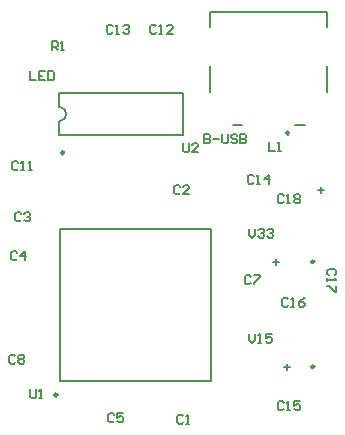
<source format=gto>
%FSLAX23Y23*%
%MOIN*%
G70*
G01*
G75*
%ADD10C,0.008*%
%ADD11R,0.043X0.039*%
%ADD12R,0.039X0.043*%
%ADD13R,0.039X0.043*%
%ADD14R,0.063X0.071*%
%ADD15R,0.063X0.071*%
%ADD16R,0.016X0.085*%
%ADD17R,0.051X0.059*%
%ADD18R,0.051X0.059*%
%ADD19R,0.057X0.022*%
%ADD20R,0.057X0.022*%
%ADD21R,0.020X0.091*%
%ADD22R,0.012X0.063*%
%ADD23R,0.063X0.012*%
%ADD24R,0.059X0.051*%
%ADD25R,0.016X0.085*%
%ADD26R,0.043X0.142*%
%ADD27R,0.043X0.177*%
%ADD28R,0.043X0.157*%
%ADD29R,0.043X0.118*%
%ADD30R,0.012X0.063*%
%ADD31R,0.063X0.012*%
%ADD32R,0.043X0.039*%
%ADD33R,0.079X0.098*%
%ADD34R,0.020X0.091*%
%ADD35C,0.014*%
%ADD36C,0.010*%
%ADD37C,0.020*%
%ADD38C,0.012*%
%ADD39C,0.020*%
%ADD40C,0.011*%
%ADD41C,0.100*%
%ADD42C,0.024*%
%ADD43C,0.020*%
%ADD44C,0.059*%
%ADD45C,0.010*%
%ADD46C,0.008*%
%ADD47C,0.007*%
D45*
X3077Y3915D02*
G03*
X3077Y3915I-5J0D01*
G01*
Y4265D02*
G03*
X3077Y4265I-5J0D01*
G01*
X2242Y4628D02*
G03*
X2242Y4628I-5J0D01*
G01*
X2221Y3821D02*
G03*
X2221Y3821I-5J0D01*
G01*
X2993Y4694D02*
G03*
X2993Y4694I-5J0D01*
G01*
D46*
X2226Y4733D02*
G03*
X2226Y4781I0J24D01*
G01*
Y4686D02*
Y4733D01*
Y4781D02*
Y4828D01*
X2640Y4686D02*
Y4828D01*
X2226Y4686D02*
X2640D01*
X2226Y4828D02*
X2640D01*
X2732Y3868D02*
Y4372D01*
X2228Y3868D02*
Y4372D01*
Y3868D02*
X2732D01*
X2228Y4372D02*
X2732D01*
X2730Y5098D02*
X3120D01*
X2730Y5046D02*
Y5098D01*
Y4830D02*
Y4916D01*
X3120Y4830D02*
Y4916D01*
Y5046D02*
Y5098D01*
X2805Y4720D02*
X2836D01*
X3014D02*
X3045D01*
D47*
X3090Y4503D02*
X3110D01*
X3100Y4513D02*
Y4493D01*
X2975Y3915D02*
X2995D01*
X2985Y3925D02*
Y3905D01*
X2940Y4265D02*
X2960D01*
X2950Y4275D02*
Y4255D01*
X2860Y4375D02*
Y4355D01*
X2870Y4345D01*
X2880Y4355D01*
Y4375D01*
X2890Y4370D02*
X2895Y4375D01*
X2905D01*
X2910Y4370D01*
Y4365D01*
X2905Y4360D01*
X2900D01*
X2905D01*
X2910Y4355D01*
Y4350D01*
X2905Y4345D01*
X2895D01*
X2890Y4350D01*
X2920Y4370D02*
X2925Y4375D01*
X2935D01*
X2940Y4370D01*
Y4365D01*
X2935Y4360D01*
X2930D01*
X2935D01*
X2940Y4355D01*
Y4350D01*
X2935Y4345D01*
X2925D01*
X2920Y4350D01*
X2860Y4025D02*
Y4005D01*
X2870Y3995D01*
X2880Y4005D01*
Y4025D01*
X2890Y3995D02*
X2900D01*
X2895D01*
Y4025D01*
X2890Y4020D01*
X2935Y4025D02*
X2915D01*
Y4010D01*
X2925Y4015D01*
X2930D01*
X2935Y4010D01*
Y4000D01*
X2930Y3995D01*
X2920D01*
X2915Y4000D01*
X2975Y4485D02*
X2970Y4490D01*
X2960D01*
X2955Y4485D01*
Y4465D01*
X2960Y4460D01*
X2970D01*
X2975Y4465D01*
X2985Y4460D02*
X2995D01*
X2990D01*
Y4490D01*
X2985Y4485D01*
X3010D02*
X3015Y4490D01*
X3025D01*
X3030Y4485D01*
Y4480D01*
X3025Y4475D01*
X3030Y4470D01*
Y4465D01*
X3025Y4460D01*
X3015D01*
X3010Y4465D01*
Y4470D01*
X3015Y4475D01*
X3010Y4480D01*
Y4485D01*
X3015Y4475D02*
X3025D01*
X3145Y4220D02*
X3150Y4225D01*
Y4235D01*
X3145Y4240D01*
X3125D01*
X3120Y4235D01*
Y4225D01*
X3125Y4220D01*
X3120Y4210D02*
Y4200D01*
Y4205D01*
X3150D01*
X3145Y4210D01*
X3150Y4185D02*
Y4165D01*
X3145D01*
X3125Y4185D01*
X3120D01*
X2990Y4140D02*
X2985Y4145D01*
X2975D01*
X2970Y4140D01*
Y4120D01*
X2975Y4115D01*
X2985D01*
X2990Y4120D01*
X3000Y4115D02*
X3010D01*
X3005D01*
Y4145D01*
X3000Y4140D01*
X3045Y4145D02*
X3035Y4140D01*
X3025Y4130D01*
Y4120D01*
X3030Y4115D01*
X3040D01*
X3045Y4120D01*
Y4125D01*
X3040Y4130D01*
X3025D01*
X2975Y3795D02*
X2970Y3800D01*
X2960D01*
X2955Y3795D01*
Y3775D01*
X2960Y3770D01*
X2970D01*
X2975Y3775D01*
X2985Y3770D02*
X2995D01*
X2990D01*
Y3800D01*
X2985Y3795D01*
X3030Y3800D02*
X3010D01*
Y3785D01*
X3020Y3790D01*
X3025D01*
X3030Y3785D01*
Y3775D01*
X3025Y3770D01*
X3015D01*
X3010Y3775D01*
X2865Y4215D02*
X2860Y4220D01*
X2850D01*
X2845Y4215D01*
Y4195D01*
X2850Y4190D01*
X2860D01*
X2865Y4195D01*
X2875Y4220D02*
X2895D01*
Y4215D01*
X2875Y4195D01*
Y4190D01*
X2630Y4515D02*
X2625Y4520D01*
X2615D01*
X2610Y4515D01*
Y4495D01*
X2615Y4490D01*
X2625D01*
X2630Y4495D01*
X2660Y4490D02*
X2640D01*
X2660Y4510D01*
Y4515D01*
X2655Y4520D01*
X2645D01*
X2640Y4515D01*
X2202Y4970D02*
Y5000D01*
X2217D01*
X2222Y4995D01*
Y4985D01*
X2217Y4980D01*
X2202D01*
X2212D02*
X2222Y4970D01*
X2232D02*
X2242D01*
X2237D01*
Y5000D01*
X2232Y4995D01*
X2130Y4900D02*
Y4870D01*
X2150D01*
X2180Y4900D02*
X2160D01*
Y4870D01*
X2180D01*
X2160Y4885D02*
X2170D01*
X2190Y4900D02*
Y4870D01*
X2205D01*
X2210Y4875D01*
Y4895D01*
X2205Y4900D01*
X2190D01*
X2640Y4660D02*
Y4635D01*
X2645Y4630D01*
X2655D01*
X2660Y4635D01*
Y4660D01*
X2690Y4630D02*
X2670D01*
X2690Y4650D01*
Y4655D01*
X2685Y4660D01*
X2675D01*
X2670Y4655D01*
X2130Y3840D02*
Y3815D01*
X2135Y3810D01*
X2145D01*
X2150Y3815D01*
Y3840D01*
X2160Y3810D02*
X2170D01*
X2165D01*
Y3840D01*
X2160Y3835D01*
X2925Y4665D02*
Y4635D01*
X2945D01*
X2955D02*
X2965D01*
X2960D01*
Y4665D01*
X2955Y4660D01*
X2875Y4550D02*
X2870Y4555D01*
X2860D01*
X2855Y4550D01*
Y4530D01*
X2860Y4525D01*
X2870D01*
X2875Y4530D01*
X2885Y4525D02*
X2895D01*
X2890D01*
Y4555D01*
X2885Y4550D01*
X2925Y4525D02*
Y4555D01*
X2910Y4540D01*
X2930D01*
X2405Y5050D02*
X2400Y5055D01*
X2390D01*
X2385Y5050D01*
Y5030D01*
X2390Y5025D01*
X2400D01*
X2405Y5030D01*
X2415Y5025D02*
X2425D01*
X2420D01*
Y5055D01*
X2415Y5050D01*
X2440D02*
X2445Y5055D01*
X2455D01*
X2460Y5050D01*
Y5045D01*
X2455Y5040D01*
X2450D01*
X2455D01*
X2460Y5035D01*
Y5030D01*
X2455Y5025D01*
X2445D01*
X2440Y5030D01*
X2550Y5050D02*
X2545Y5055D01*
X2535D01*
X2530Y5050D01*
Y5030D01*
X2535Y5025D01*
X2545D01*
X2550Y5030D01*
X2560Y5025D02*
X2570D01*
X2565D01*
Y5055D01*
X2560Y5050D01*
X2605Y5025D02*
X2585D01*
X2605Y5045D01*
Y5050D01*
X2600Y5055D01*
X2590D01*
X2585Y5050D01*
X2090Y4595D02*
X2085Y4600D01*
X2075D01*
X2070Y4595D01*
Y4575D01*
X2075Y4570D01*
X2085D01*
X2090Y4575D01*
X2100Y4570D02*
X2110D01*
X2105D01*
Y4600D01*
X2100Y4595D01*
X2125Y4570D02*
X2135D01*
X2130D01*
Y4600D01*
X2125Y4595D01*
X2640Y3750D02*
X2635Y3755D01*
X2625D01*
X2620Y3750D01*
Y3730D01*
X2625Y3725D01*
X2635D01*
X2640Y3730D01*
X2650Y3725D02*
X2660D01*
X2655D01*
Y3755D01*
X2650Y3750D01*
X2100Y4425D02*
X2095Y4430D01*
X2085D01*
X2080Y4425D01*
Y4405D01*
X2085Y4400D01*
X2095D01*
X2100Y4405D01*
X2110Y4425D02*
X2115Y4430D01*
X2125D01*
X2130Y4425D01*
Y4420D01*
X2125Y4415D01*
X2120D01*
X2125D01*
X2130Y4410D01*
Y4405D01*
X2125Y4400D01*
X2115D01*
X2110Y4405D01*
X2086Y4294D02*
X2081Y4299D01*
X2071D01*
X2066Y4294D01*
Y4274D01*
X2071Y4269D01*
X2081D01*
X2086Y4274D01*
X2111Y4269D02*
Y4299D01*
X2096Y4284D01*
X2116D01*
X2410Y3755D02*
X2405Y3760D01*
X2395D01*
X2390Y3755D01*
Y3735D01*
X2395Y3730D01*
X2405D01*
X2410Y3735D01*
X2440Y3760D02*
X2420D01*
Y3745D01*
X2430Y3750D01*
X2435D01*
X2440Y3745D01*
Y3735D01*
X2435Y3730D01*
X2425D01*
X2420Y3735D01*
X2080Y3950D02*
X2075Y3955D01*
X2065D01*
X2060Y3950D01*
Y3930D01*
X2065Y3925D01*
X2075D01*
X2080Y3930D01*
X2090Y3950D02*
X2095Y3955D01*
X2105D01*
X2110Y3950D01*
Y3945D01*
X2105Y3940D01*
X2110Y3935D01*
Y3930D01*
X2105Y3925D01*
X2095D01*
X2090Y3930D01*
Y3935D01*
X2095Y3940D01*
X2090Y3945D01*
Y3950D01*
X2095Y3940D02*
X2105D01*
X2710Y4690D02*
Y4660D01*
X2725D01*
X2730Y4665D01*
Y4670D01*
X2725Y4675D01*
X2710D01*
X2725D01*
X2730Y4680D01*
Y4685D01*
X2725Y4690D01*
X2710D01*
X2740Y4675D02*
X2760D01*
X2770Y4690D02*
Y4665D01*
X2775Y4660D01*
X2785D01*
X2790Y4665D01*
Y4690D01*
X2820Y4685D02*
X2815Y4690D01*
X2805D01*
X2800Y4685D01*
Y4680D01*
X2805Y4675D01*
X2815D01*
X2820Y4670D01*
Y4665D01*
X2815Y4660D01*
X2805D01*
X2800Y4665D01*
X2830Y4690D02*
Y4660D01*
X2845D01*
X2850Y4665D01*
Y4670D01*
X2845Y4675D01*
X2830D01*
X2845D01*
X2850Y4680D01*
Y4685D01*
X2845Y4690D01*
X2830D01*
M02*

</source>
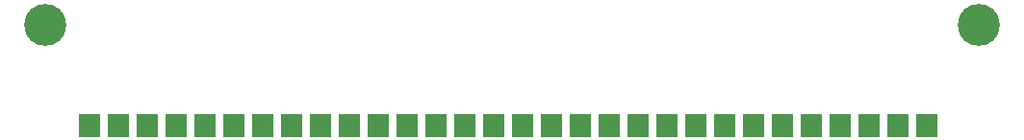
<source format=gbr>
%TF.GenerationSoftware,KiCad,Pcbnew,6.0.0+dfsg1-2*%
%TF.CreationDate,2022-02-11T22:49:32+03:00*%
%TF.ProjectId,simm3016,73696d6d-3330-4313-962e-6b696361645f,rev?*%
%TF.SameCoordinates,Original*%
%TF.FileFunction,Soldermask,Bot*%
%TF.FilePolarity,Negative*%
%FSLAX46Y46*%
G04 Gerber Fmt 4.6, Leading zero omitted, Abs format (unit mm)*
G04 Created by KiCad (PCBNEW 6.0.0+dfsg1-2) date 2022-02-11 22:49:32*
%MOMM*%
%LPD*%
G01*
G04 APERTURE LIST*
%ADD10R,1.900000X2.000000*%
%ADD11C,3.700000*%
G04 APERTURE END LIST*
D10*
%TO.C,J1*%
X216010000Y-145300000D03*
X213470000Y-145300000D03*
X210930000Y-145300000D03*
X208390000Y-145300000D03*
X205850000Y-145300000D03*
X203310000Y-145300000D03*
X200770000Y-145300000D03*
X198230000Y-145300000D03*
X195690000Y-145300000D03*
X193150000Y-145300000D03*
X190610000Y-145300000D03*
X188070000Y-145300000D03*
X185530000Y-145300000D03*
X182990000Y-145300000D03*
X180450000Y-145300000D03*
X177910000Y-145300000D03*
X175370000Y-145300000D03*
X172830000Y-145300000D03*
X170290000Y-145300000D03*
X167750000Y-145300000D03*
X165210000Y-145300000D03*
X162670000Y-145300000D03*
X160130000Y-145300000D03*
X157590000Y-145300000D03*
X155050000Y-145300000D03*
X152510000Y-145300000D03*
X149970000Y-145300000D03*
X147430000Y-145300000D03*
X144890000Y-145300000D03*
X142350000Y-145300000D03*
D11*
X138450000Y-136400000D03*
X220550000Y-136400000D03*
%TD*%
M02*

</source>
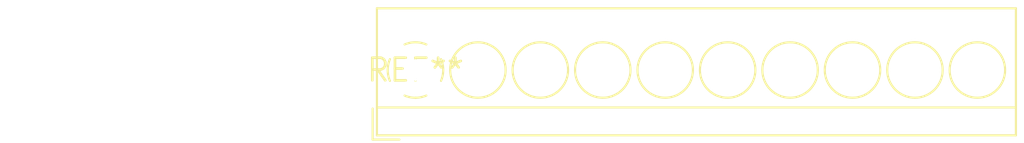
<source format=kicad_pcb>
(kicad_pcb (version 20240108) (generator pcbnew)

  (general
    (thickness 1.6)
  )

  (paper "A4")
  (layers
    (0 "F.Cu" signal)
    (31 "B.Cu" signal)
    (32 "B.Adhes" user "B.Adhesive")
    (33 "F.Adhes" user "F.Adhesive")
    (34 "B.Paste" user)
    (35 "F.Paste" user)
    (36 "B.SilkS" user "B.Silkscreen")
    (37 "F.SilkS" user "F.Silkscreen")
    (38 "B.Mask" user)
    (39 "F.Mask" user)
    (40 "Dwgs.User" user "User.Drawings")
    (41 "Cmts.User" user "User.Comments")
    (42 "Eco1.User" user "User.Eco1")
    (43 "Eco2.User" user "User.Eco2")
    (44 "Edge.Cuts" user)
    (45 "Margin" user)
    (46 "B.CrtYd" user "B.Courtyard")
    (47 "F.CrtYd" user "F.Courtyard")
    (48 "B.Fab" user)
    (49 "F.Fab" user)
    (50 "User.1" user)
    (51 "User.2" user)
    (52 "User.3" user)
    (53 "User.4" user)
    (54 "User.5" user)
    (55 "User.6" user)
    (56 "User.7" user)
    (57 "User.8" user)
    (58 "User.9" user)
  )

  (setup
    (pad_to_mask_clearance 0)
    (pcbplotparams
      (layerselection 0x00010fc_ffffffff)
      (plot_on_all_layers_selection 0x0000000_00000000)
      (disableapertmacros false)
      (usegerberextensions false)
      (usegerberattributes false)
      (usegerberadvancedattributes false)
      (creategerberjobfile false)
      (dashed_line_dash_ratio 12.000000)
      (dashed_line_gap_ratio 3.000000)
      (svgprecision 4)
      (plotframeref false)
      (viasonmask false)
      (mode 1)
      (useauxorigin false)
      (hpglpennumber 1)
      (hpglpenspeed 20)
      (hpglpendiameter 15.000000)
      (dxfpolygonmode false)
      (dxfimperialunits false)
      (dxfusepcbnewfont false)
      (psnegative false)
      (psa4output false)
      (plotreference false)
      (plotvalue false)
      (plotinvisibletext false)
      (sketchpadsonfab false)
      (subtractmaskfromsilk false)
      (outputformat 1)
      (mirror false)
      (drillshape 1)
      (scaleselection 1)
      (outputdirectory "")
    )
  )

  (net 0 "")

  (footprint "TerminalBlock_4Ucon_1x10_P3.50mm_Horizontal" (layer "F.Cu") (at 0 0))

)

</source>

==================================================

Problem: Look over the records above, and wherever a line contains the string "SilkS", copy that line.

Exercise result:
    (36 "B.SilkS" user "B.Silkscreen")
    (37 "F.SilkS" user "F.Silkscreen")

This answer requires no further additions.